__What you will do__.
When you spot the word "studied" in a line of the data below, copy that line.

Records contained in a dataset
━━━━
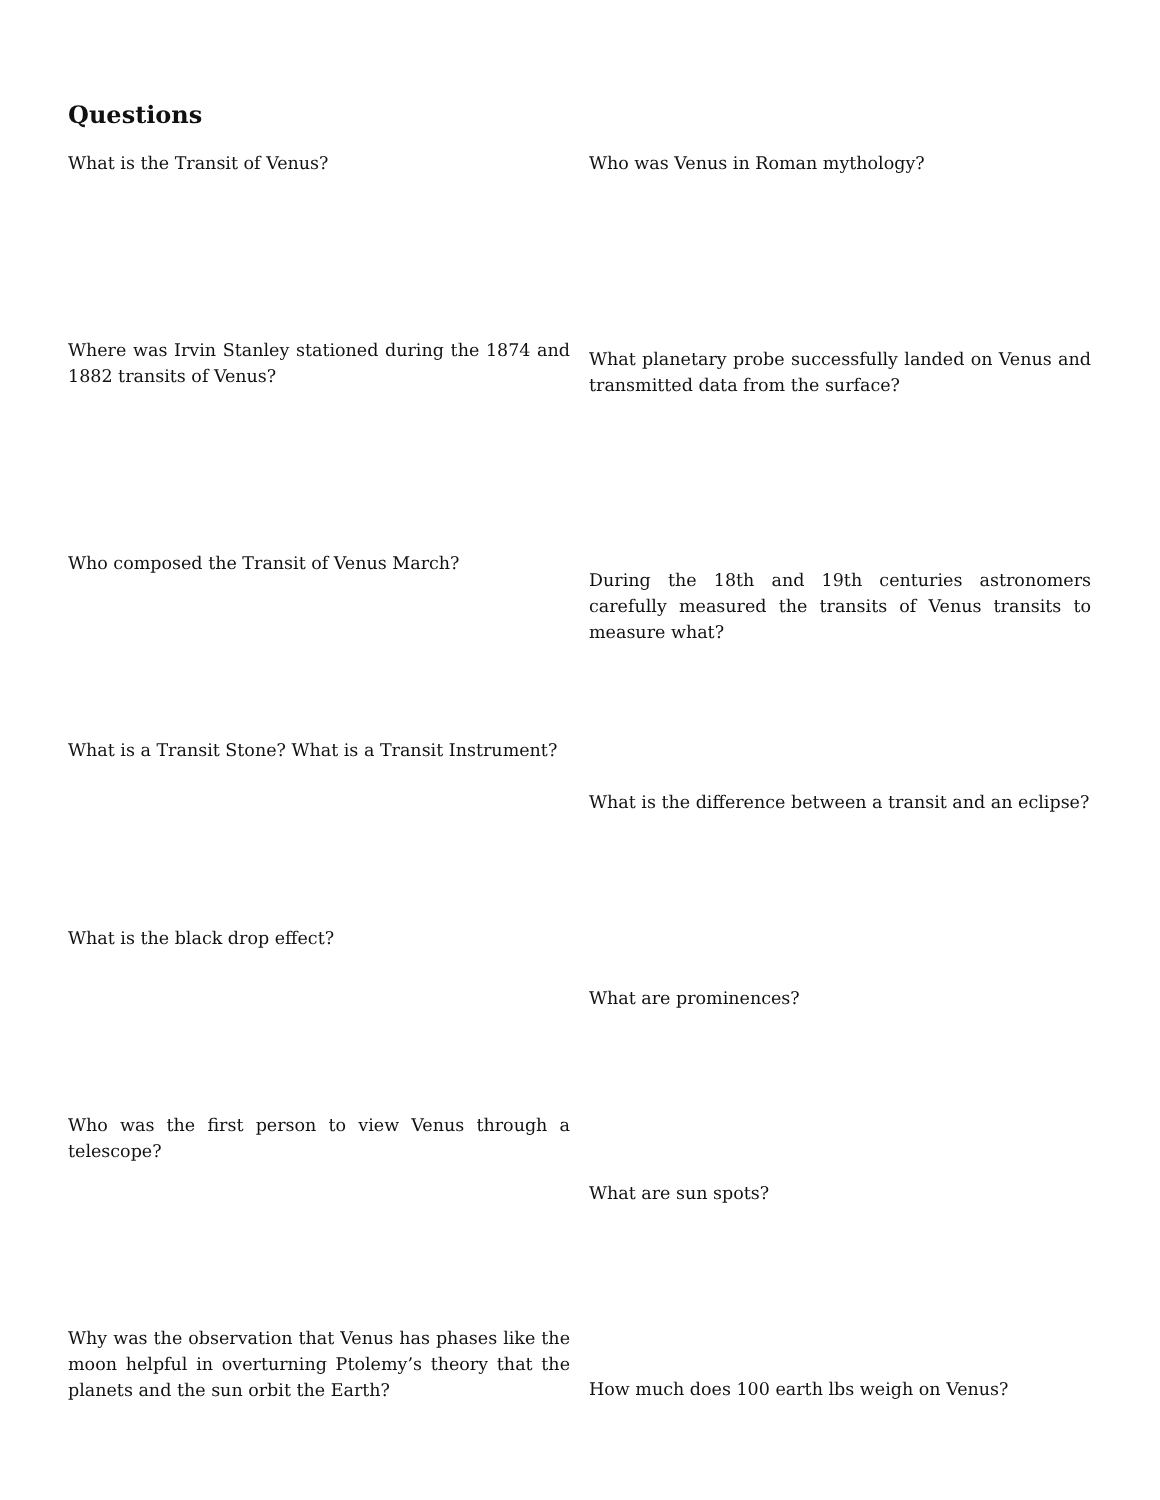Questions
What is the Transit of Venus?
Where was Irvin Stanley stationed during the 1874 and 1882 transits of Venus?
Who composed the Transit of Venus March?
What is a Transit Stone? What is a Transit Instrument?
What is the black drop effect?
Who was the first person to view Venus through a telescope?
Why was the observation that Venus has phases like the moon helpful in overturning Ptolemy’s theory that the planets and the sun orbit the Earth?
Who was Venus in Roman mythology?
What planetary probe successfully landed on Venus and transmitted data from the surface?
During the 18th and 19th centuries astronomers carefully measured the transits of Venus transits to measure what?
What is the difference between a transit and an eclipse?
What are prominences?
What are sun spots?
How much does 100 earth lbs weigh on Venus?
━━━━
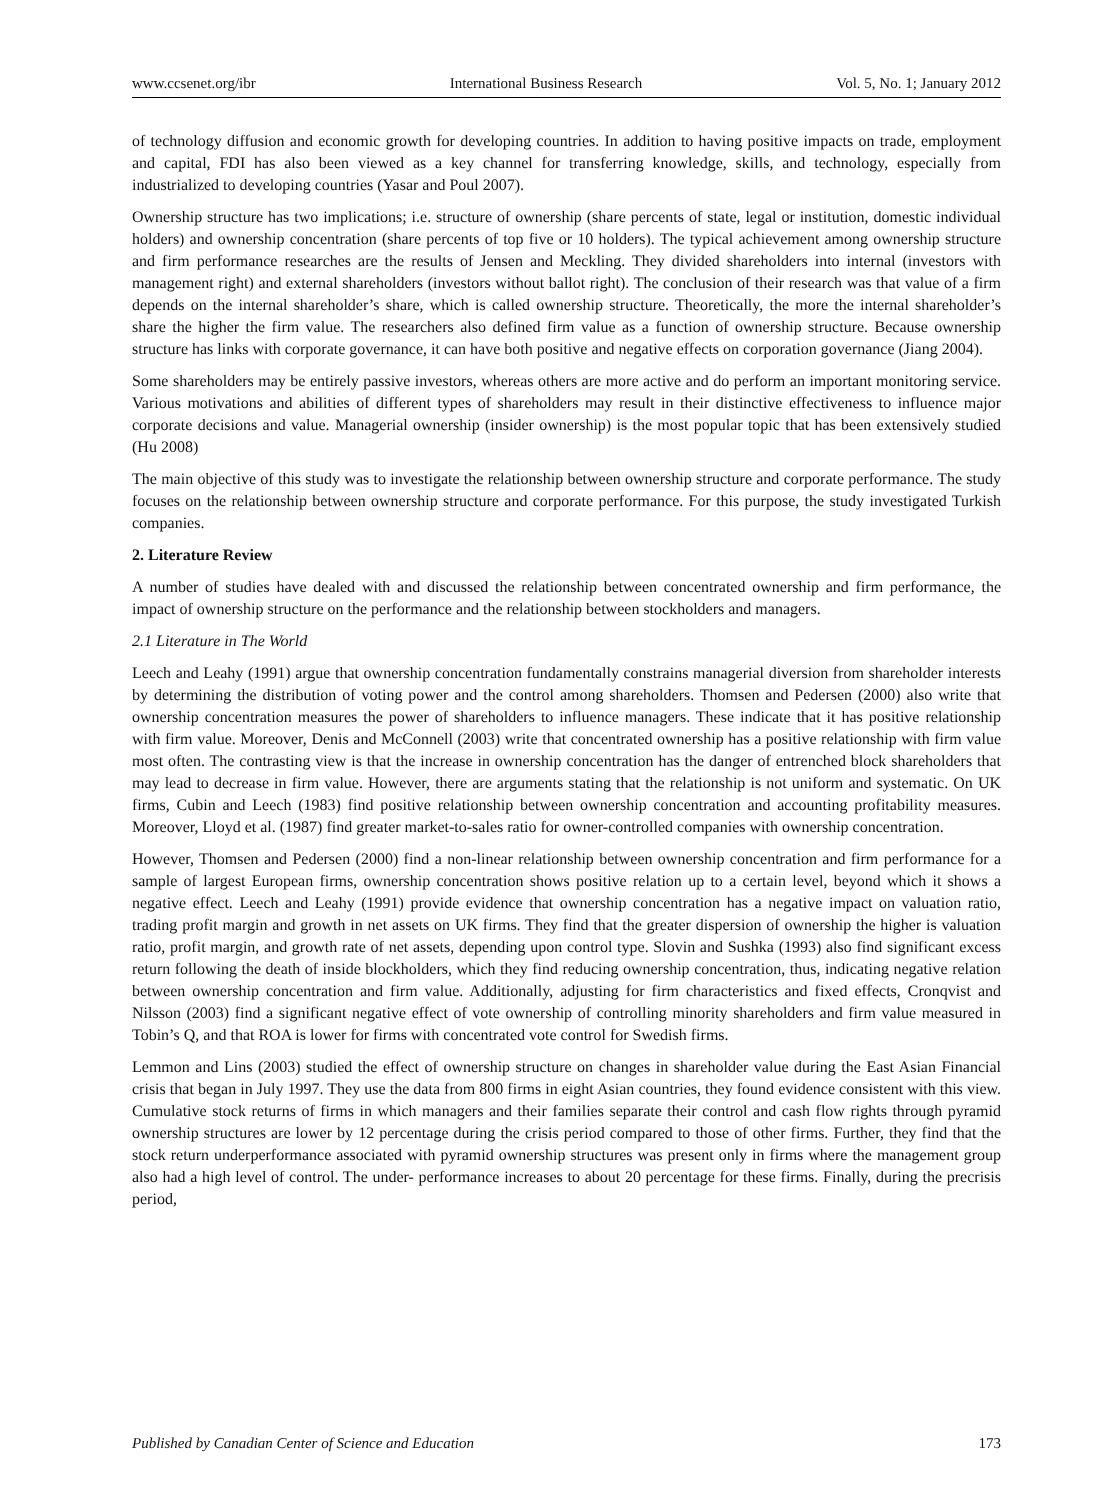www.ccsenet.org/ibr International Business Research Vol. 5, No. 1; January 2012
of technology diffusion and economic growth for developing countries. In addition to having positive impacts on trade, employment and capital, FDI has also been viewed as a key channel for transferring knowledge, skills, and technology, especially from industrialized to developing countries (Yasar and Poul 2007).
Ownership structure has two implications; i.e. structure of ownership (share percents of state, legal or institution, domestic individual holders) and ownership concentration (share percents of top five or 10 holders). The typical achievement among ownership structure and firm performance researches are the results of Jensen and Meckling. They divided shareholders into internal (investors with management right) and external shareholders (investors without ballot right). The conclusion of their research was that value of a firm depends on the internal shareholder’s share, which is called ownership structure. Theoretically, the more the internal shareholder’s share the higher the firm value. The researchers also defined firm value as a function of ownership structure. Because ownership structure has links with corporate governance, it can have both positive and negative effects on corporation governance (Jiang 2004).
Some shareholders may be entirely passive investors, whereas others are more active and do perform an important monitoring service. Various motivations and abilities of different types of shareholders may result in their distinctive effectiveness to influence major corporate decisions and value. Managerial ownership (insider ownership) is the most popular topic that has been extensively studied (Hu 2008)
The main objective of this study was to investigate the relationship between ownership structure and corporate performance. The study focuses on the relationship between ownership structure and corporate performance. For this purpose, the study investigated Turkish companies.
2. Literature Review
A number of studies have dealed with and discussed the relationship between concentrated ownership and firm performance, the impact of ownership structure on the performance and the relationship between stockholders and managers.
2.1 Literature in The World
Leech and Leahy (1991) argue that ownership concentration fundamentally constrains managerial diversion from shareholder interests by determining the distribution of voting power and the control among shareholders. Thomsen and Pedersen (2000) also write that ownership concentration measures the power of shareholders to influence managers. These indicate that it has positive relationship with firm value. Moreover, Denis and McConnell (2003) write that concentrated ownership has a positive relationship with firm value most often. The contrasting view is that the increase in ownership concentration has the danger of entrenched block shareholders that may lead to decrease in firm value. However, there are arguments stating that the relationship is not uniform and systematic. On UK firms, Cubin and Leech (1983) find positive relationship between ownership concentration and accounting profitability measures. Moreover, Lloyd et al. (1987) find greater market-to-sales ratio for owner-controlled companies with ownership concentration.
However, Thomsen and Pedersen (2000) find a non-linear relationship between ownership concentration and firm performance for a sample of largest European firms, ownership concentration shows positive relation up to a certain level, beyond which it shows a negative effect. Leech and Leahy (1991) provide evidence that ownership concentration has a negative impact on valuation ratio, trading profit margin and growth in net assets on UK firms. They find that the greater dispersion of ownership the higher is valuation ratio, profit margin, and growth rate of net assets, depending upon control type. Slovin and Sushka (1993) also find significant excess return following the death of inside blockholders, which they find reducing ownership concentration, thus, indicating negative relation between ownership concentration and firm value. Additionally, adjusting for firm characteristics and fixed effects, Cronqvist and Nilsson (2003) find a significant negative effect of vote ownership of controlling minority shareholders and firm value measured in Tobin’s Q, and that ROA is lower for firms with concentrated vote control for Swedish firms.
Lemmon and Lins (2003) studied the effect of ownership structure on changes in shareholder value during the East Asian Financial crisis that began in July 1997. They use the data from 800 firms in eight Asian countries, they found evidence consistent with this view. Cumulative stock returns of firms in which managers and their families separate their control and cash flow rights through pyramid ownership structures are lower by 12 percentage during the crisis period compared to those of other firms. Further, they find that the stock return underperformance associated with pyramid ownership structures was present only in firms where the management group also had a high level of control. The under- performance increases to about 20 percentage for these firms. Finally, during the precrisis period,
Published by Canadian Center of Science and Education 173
━━━━
__Solution to the exercise__.
Some shareholders may be entirely passive investors, whereas others are more active and do perform an important monitoring service. Various motivations and abilities of different types of shareholders may result in their distinctive effectiveness to influence major corporate decisions and value. Managerial ownership (insider ownership) is the most popular topic that has been extensively studied (Hu 2008)
Lemmon and Lins (2003) studied the effect of ownership structure on changes in shareholder value during the East Asian Financial crisis that began in July 1997. They use the data from 800 firms in eight Asian countries, they found evidence consistent with this view. Cumulative stock returns of firms in which managers and their families separate their control and cash flow rights through pyramid ownership structures are lower by 12 percentage during the crisis period compared to those of other firms. Further, they find that the stock return underperformance associated with pyramid ownership structures was present only in firms where the management group also had a high level of control. The under- performance increases to about 20 percentage for these firms. Finally, during the precrisis period,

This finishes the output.